Rice stands as one of the world’s most essential cereal crops, underpinning global food security and economic stability. Salinity-alkalinity stress represents a major environmental constraint that severely impairs rice growth, with mesocotyl elongation being particularly vulnerable. Despite its agronomic importance, the genetic basis of mesocotyl tolerance to combined saline-alkaline stress remains largely unexplored.

Results

In this study, we measured mesocotyl length (ML) and relative ML traits under salt-alkali stress and control conditions in a 148-line doubled haploid (DH) population constructed from Sea Rice 86 and Nipponbare (Nip) plants. By constructing a high-density genetic map, we identified two loci significantly associated with mesocotyl elongation under stress, one governing salt tolerance and the other conferring alkali tolerance.

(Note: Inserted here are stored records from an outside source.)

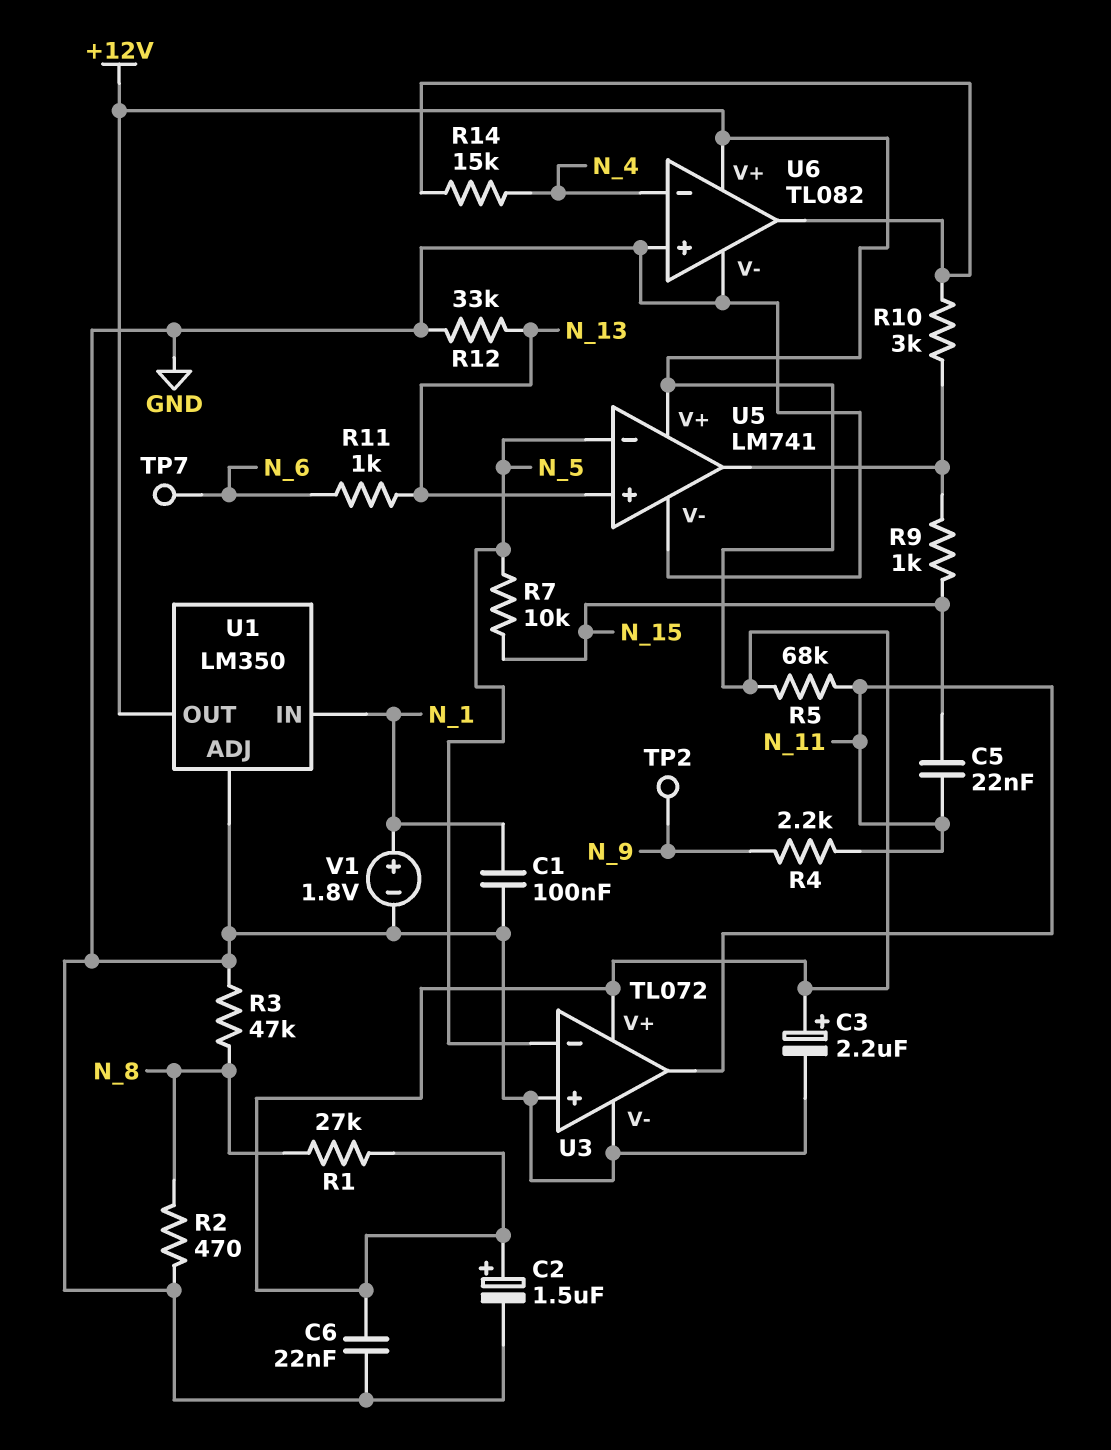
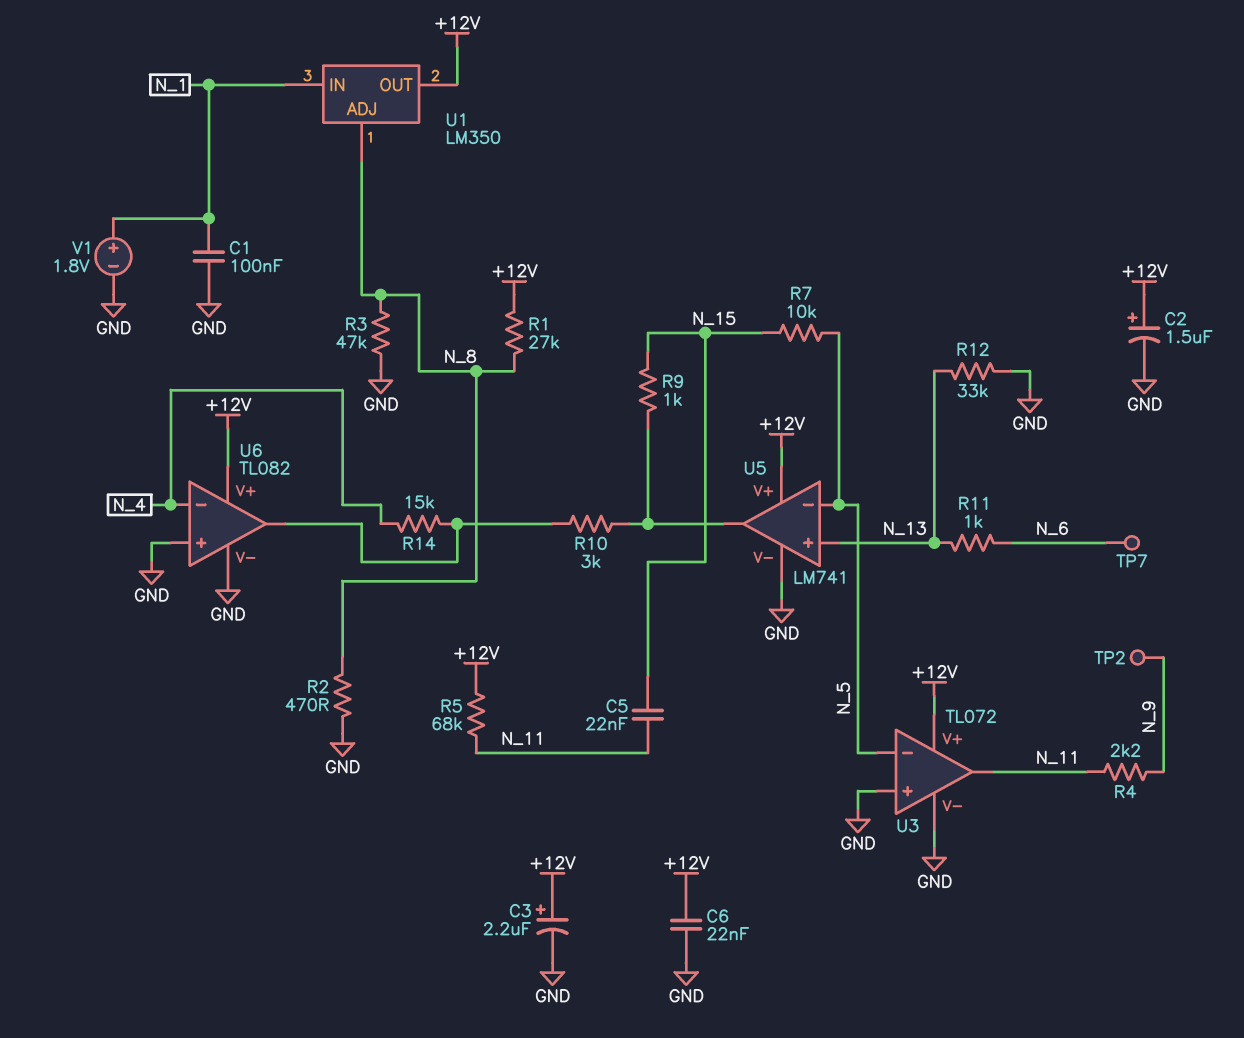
U1 pin ADJ: GND -> N_8

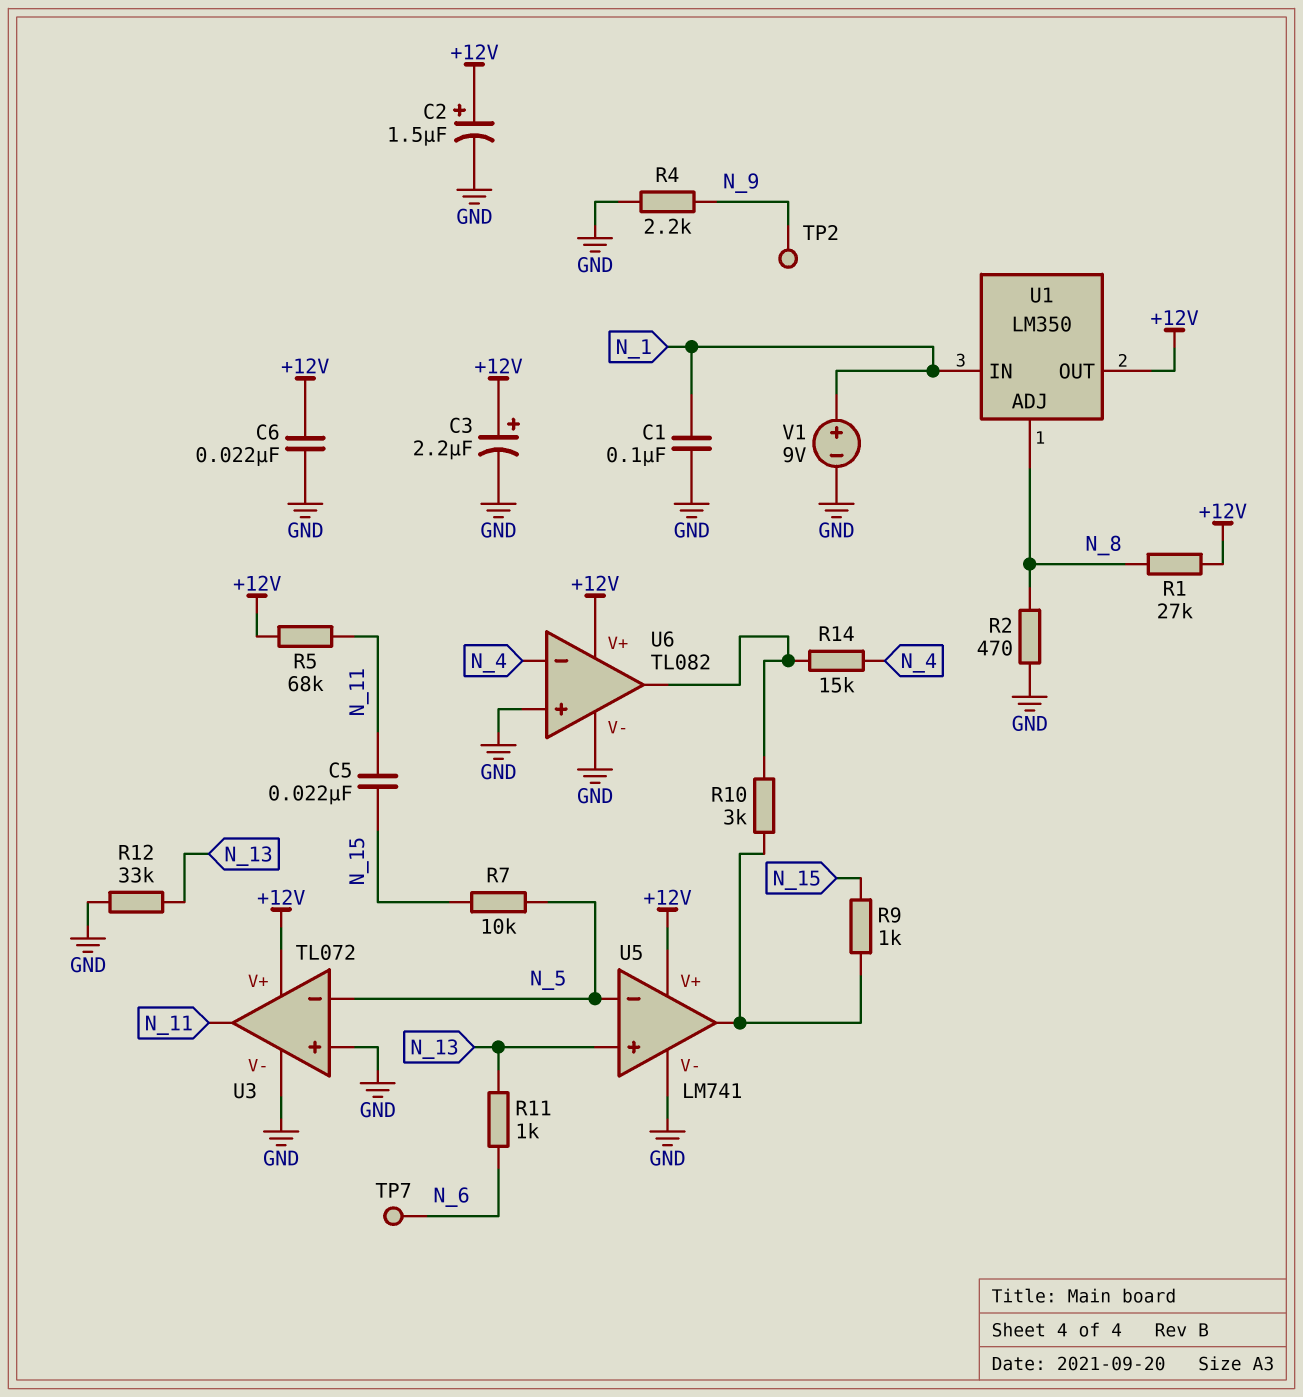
R3: 47k (GND, N_8) -> none
R4: 2.2k (N_9, N_11) -> 2.2k (GND, N_9)
V1: 1.8V (plus N_1, minus GND) -> 9V (plus N_1, minus GND)

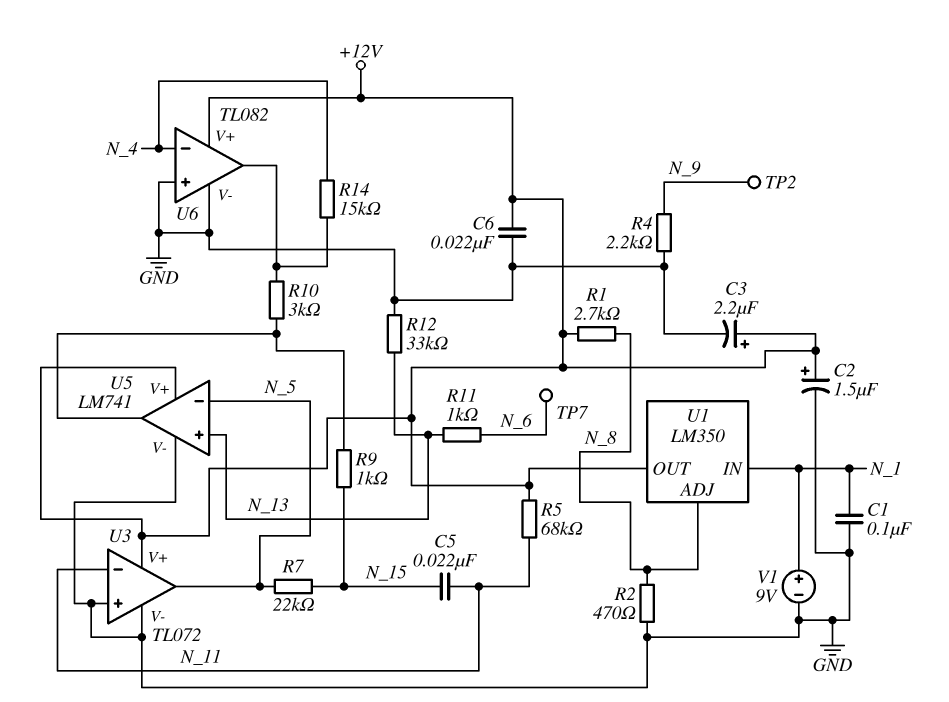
R1: 27k (+12V, N_8) -> 2.7k (+12V, N_8)
R7: 10k (N_5, N_15) -> 22k (N_5, N_15)
U3 pin in-: N_5 -> N_11
U3 pin out: N_11 -> N_5

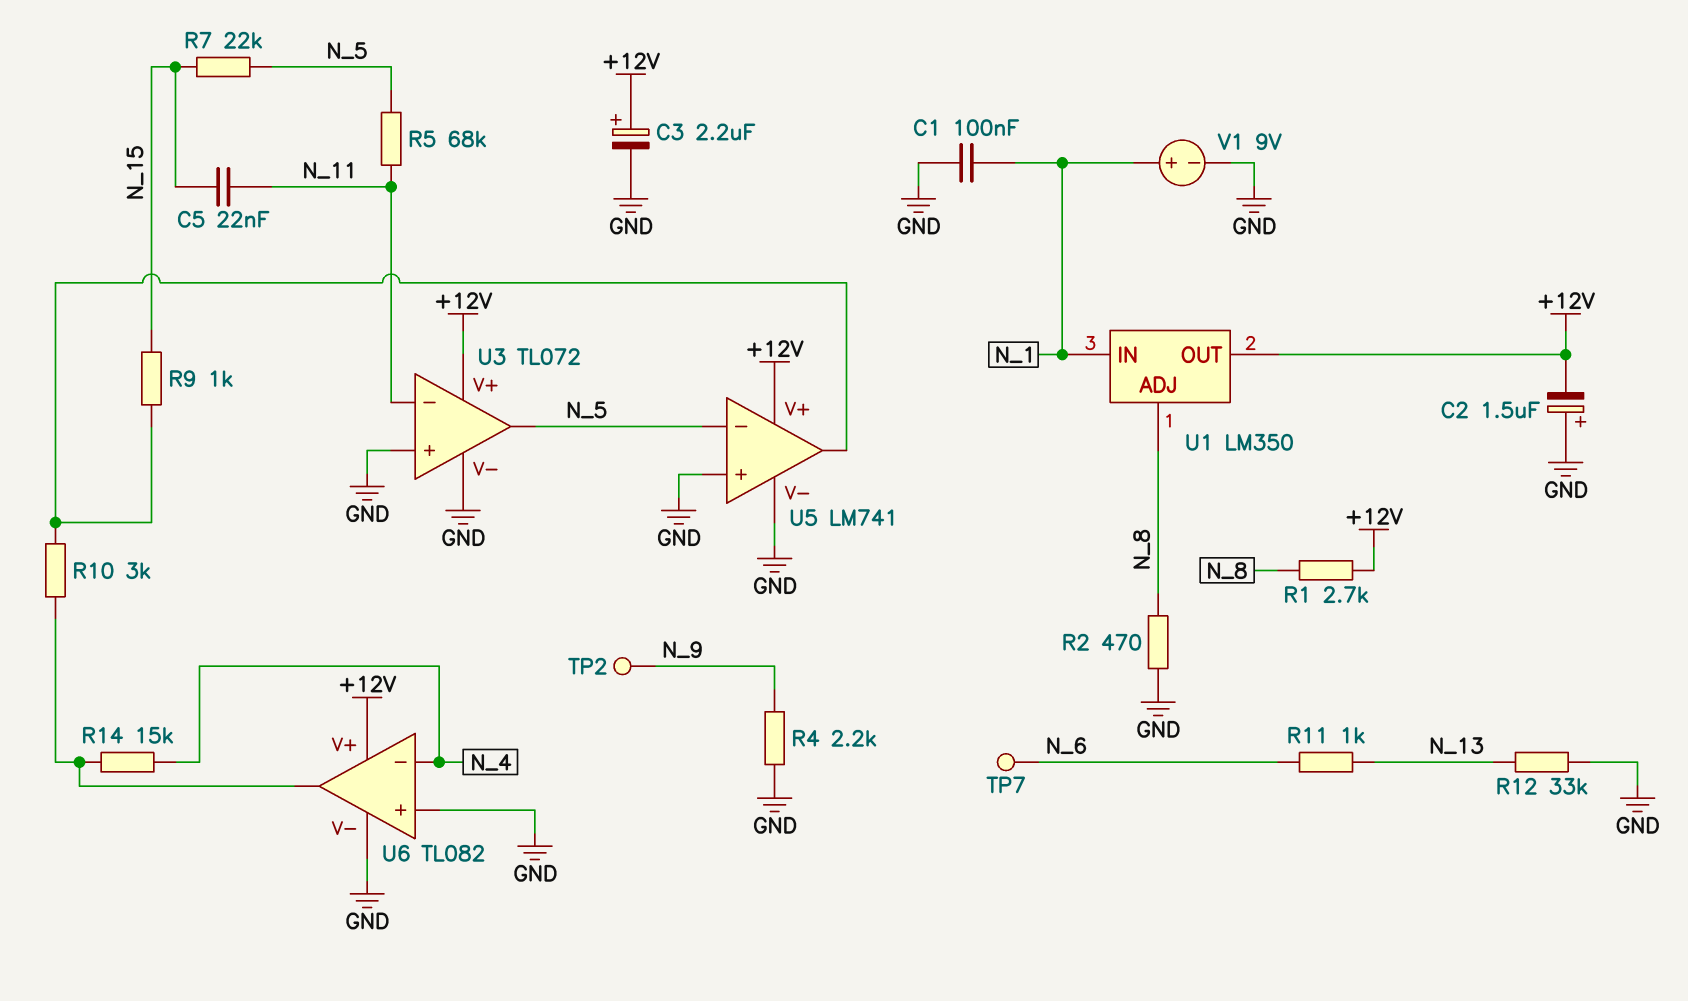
C2: 1.5uF (plus +12V, minus GND) -> 1.5uF (plus GND, minus +12V)
C6: 22nF (+12V, GND) -> none
R5: 68k (+12V, N_11) -> 68k (N_5, N_11)
U5 pin in+: N_13 -> GND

Through integrative gene functional annotation and haplotype analysis, we identified two key candidate genes (LOC_Os03g49260 and LOC_Os03g49500) regulating ML, three genes (LOC_Os04g52479, LOC_Os04g52510, and LOC_Os04g52725) linked to salt tolerance, and one pivotal gene (LOC_Os03g01410) associated with alkali tolerance.

Conclusions

An effective strategy for enhancing rice ML under salt-alkali stress could be the pyramiding of favorable haplotypes from multiple candidate genes to achieve an optimal haplotype combination. These findings not only provide critical insights into the genetic mechanisms of salinity‒alkalinity tolerance in rice but also provides a functional roadmap for developing resilient rice varieties equipped with superior mesocotyl traits and improved stress adaptability.